(Beginning of SUPPLIED DATA)

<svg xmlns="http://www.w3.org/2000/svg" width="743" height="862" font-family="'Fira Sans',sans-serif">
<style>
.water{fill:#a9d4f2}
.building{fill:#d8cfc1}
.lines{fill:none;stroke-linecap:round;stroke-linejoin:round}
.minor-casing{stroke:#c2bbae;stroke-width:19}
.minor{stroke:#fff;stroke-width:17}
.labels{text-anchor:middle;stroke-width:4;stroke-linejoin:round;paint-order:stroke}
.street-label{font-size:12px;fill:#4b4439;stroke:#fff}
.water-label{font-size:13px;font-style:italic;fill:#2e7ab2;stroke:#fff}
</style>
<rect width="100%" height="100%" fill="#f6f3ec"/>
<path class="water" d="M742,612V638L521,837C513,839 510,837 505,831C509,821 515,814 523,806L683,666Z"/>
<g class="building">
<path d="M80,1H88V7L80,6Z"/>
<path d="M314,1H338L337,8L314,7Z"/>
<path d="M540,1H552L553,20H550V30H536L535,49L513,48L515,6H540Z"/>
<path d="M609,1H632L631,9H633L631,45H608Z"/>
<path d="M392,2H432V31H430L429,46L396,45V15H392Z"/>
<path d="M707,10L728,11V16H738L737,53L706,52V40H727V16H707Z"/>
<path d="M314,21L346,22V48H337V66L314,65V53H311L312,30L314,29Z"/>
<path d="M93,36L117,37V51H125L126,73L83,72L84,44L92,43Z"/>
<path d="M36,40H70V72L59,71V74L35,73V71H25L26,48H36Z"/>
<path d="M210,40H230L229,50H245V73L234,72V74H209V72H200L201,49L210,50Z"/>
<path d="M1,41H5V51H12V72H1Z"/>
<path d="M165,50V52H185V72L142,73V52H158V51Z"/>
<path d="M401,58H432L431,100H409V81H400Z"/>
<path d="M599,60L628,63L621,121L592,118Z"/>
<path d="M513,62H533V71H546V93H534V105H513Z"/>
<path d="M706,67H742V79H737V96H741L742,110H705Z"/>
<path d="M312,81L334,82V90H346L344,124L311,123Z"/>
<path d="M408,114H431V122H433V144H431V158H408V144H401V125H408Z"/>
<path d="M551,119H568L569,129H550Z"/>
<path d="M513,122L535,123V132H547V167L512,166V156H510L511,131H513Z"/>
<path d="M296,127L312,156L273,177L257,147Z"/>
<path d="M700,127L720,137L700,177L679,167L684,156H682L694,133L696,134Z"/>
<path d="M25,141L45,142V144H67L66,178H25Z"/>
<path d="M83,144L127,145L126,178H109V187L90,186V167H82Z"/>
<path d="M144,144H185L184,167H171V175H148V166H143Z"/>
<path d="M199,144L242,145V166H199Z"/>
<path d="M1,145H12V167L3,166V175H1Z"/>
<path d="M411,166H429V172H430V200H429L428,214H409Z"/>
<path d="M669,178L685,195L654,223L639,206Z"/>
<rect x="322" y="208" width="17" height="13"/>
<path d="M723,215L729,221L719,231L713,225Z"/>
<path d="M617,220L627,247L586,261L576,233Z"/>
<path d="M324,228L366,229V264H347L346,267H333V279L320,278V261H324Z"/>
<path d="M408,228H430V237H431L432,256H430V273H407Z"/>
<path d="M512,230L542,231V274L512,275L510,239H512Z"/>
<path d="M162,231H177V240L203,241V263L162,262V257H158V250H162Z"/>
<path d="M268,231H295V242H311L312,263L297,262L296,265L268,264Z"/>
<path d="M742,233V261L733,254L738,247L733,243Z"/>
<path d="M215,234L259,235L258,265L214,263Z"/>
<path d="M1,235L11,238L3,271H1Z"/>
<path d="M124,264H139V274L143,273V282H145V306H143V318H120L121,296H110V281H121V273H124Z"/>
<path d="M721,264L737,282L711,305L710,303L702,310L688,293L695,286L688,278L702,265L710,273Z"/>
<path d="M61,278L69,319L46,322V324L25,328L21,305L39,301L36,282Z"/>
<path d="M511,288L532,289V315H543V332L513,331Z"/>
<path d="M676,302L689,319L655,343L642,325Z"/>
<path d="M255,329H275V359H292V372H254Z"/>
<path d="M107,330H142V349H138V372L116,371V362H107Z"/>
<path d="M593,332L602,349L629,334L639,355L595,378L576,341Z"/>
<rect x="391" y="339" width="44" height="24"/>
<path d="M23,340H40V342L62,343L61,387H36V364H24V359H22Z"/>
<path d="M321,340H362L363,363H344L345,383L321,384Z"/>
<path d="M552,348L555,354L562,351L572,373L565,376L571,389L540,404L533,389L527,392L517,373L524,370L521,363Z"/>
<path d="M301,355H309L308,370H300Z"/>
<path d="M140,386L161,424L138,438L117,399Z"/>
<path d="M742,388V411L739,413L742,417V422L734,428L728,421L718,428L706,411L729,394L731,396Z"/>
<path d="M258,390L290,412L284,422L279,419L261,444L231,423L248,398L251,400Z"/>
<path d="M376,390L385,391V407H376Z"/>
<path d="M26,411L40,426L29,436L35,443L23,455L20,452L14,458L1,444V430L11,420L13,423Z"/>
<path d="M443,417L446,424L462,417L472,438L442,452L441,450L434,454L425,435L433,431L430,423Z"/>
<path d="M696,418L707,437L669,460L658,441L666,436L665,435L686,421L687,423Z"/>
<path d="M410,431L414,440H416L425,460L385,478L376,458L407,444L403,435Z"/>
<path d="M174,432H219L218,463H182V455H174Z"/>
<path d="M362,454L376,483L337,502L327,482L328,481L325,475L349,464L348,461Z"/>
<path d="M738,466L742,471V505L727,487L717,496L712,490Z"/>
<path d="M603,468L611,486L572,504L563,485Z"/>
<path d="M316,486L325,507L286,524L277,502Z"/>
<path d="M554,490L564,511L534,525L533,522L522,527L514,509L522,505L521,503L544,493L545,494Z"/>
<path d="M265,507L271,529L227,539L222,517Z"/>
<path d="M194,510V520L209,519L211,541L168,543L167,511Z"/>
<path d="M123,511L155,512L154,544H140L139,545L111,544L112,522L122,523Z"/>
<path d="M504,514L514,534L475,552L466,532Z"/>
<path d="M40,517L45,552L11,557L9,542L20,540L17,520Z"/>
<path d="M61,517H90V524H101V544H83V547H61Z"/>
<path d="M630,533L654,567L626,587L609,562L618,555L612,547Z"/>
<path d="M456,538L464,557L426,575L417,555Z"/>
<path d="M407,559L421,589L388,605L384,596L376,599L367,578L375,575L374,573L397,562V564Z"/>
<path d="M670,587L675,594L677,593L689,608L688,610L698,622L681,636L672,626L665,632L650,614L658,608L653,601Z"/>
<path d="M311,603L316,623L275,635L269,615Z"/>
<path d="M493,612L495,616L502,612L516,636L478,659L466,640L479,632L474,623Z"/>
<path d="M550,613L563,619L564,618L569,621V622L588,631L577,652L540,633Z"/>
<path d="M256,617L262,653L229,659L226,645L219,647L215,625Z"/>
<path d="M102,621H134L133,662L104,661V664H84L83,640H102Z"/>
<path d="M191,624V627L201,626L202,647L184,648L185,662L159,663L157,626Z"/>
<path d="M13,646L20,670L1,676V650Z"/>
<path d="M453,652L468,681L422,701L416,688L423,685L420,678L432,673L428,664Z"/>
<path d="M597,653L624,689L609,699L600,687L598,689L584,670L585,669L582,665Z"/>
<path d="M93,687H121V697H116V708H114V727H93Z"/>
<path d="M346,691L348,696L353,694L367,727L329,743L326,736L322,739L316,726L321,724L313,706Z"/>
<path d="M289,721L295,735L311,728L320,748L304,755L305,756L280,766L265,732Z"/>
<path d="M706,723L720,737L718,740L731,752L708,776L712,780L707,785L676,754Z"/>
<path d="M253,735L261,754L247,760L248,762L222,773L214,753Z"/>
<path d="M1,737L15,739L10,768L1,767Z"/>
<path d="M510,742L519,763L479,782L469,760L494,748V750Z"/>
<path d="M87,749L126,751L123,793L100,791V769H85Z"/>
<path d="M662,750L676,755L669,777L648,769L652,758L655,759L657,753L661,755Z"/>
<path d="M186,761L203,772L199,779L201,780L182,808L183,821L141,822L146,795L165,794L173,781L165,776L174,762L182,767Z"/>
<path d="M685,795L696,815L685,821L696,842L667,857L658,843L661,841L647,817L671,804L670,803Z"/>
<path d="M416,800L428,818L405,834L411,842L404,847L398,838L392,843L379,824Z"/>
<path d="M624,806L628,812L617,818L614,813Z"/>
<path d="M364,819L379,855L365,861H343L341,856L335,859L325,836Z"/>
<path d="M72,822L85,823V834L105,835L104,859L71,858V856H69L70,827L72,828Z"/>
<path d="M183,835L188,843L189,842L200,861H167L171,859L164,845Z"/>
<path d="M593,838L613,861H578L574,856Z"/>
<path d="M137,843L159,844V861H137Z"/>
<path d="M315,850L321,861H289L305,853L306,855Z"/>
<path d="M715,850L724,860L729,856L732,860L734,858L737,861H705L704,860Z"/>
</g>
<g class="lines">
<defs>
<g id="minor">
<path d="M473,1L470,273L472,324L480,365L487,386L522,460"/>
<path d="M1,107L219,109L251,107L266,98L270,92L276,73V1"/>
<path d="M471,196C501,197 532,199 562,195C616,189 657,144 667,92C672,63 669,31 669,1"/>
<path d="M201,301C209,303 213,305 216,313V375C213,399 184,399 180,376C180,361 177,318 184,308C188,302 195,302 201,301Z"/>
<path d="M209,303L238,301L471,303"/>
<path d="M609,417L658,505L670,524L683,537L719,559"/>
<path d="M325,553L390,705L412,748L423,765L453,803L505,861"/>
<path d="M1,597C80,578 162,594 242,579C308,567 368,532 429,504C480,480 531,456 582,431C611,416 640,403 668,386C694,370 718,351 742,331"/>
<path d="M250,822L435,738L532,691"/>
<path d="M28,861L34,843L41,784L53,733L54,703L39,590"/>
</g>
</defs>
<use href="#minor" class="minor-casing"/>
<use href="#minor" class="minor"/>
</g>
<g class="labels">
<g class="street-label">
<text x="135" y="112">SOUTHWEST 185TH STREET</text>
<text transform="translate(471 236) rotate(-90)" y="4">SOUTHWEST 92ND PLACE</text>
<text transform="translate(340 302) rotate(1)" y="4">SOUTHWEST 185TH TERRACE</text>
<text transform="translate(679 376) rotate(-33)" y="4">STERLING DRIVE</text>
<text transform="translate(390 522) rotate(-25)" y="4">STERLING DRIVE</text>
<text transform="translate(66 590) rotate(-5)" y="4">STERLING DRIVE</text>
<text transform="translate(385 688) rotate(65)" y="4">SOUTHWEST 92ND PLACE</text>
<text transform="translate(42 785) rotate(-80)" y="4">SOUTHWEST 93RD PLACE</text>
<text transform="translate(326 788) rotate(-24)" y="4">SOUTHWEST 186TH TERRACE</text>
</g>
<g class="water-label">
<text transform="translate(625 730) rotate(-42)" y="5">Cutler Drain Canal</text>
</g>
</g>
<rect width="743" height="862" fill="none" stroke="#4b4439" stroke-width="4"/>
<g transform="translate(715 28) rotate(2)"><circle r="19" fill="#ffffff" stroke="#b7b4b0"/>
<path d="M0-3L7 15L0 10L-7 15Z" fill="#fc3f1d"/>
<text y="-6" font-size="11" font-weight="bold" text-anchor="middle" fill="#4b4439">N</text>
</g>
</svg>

(End of SUPPLIED DATA)

**ASSIGNMENT**
Using the listing above, show every line that includes the string "SOUTHWEST".

**WRITTEN SOLUTION**
<text x="135" y="112">SOUTHWEST 185TH STREET</text>
<text transform="translate(471 236) rotate(-90)" y="4">SOUTHWEST 92ND PLACE</text>
<text transform="translate(340 302) rotate(1)" y="4">SOUTHWEST 185TH TERRACE</text>
<text transform="translate(385 688) rotate(65)" y="4">SOUTHWEST 92ND PLACE</text>
<text transform="translate(42 785) rotate(-80)" y="4">SOUTHWEST 93RD PLACE</text>
<text transform="translate(326 788) rotate(-24)" y="4">SOUTHWEST 186TH TERRACE</text>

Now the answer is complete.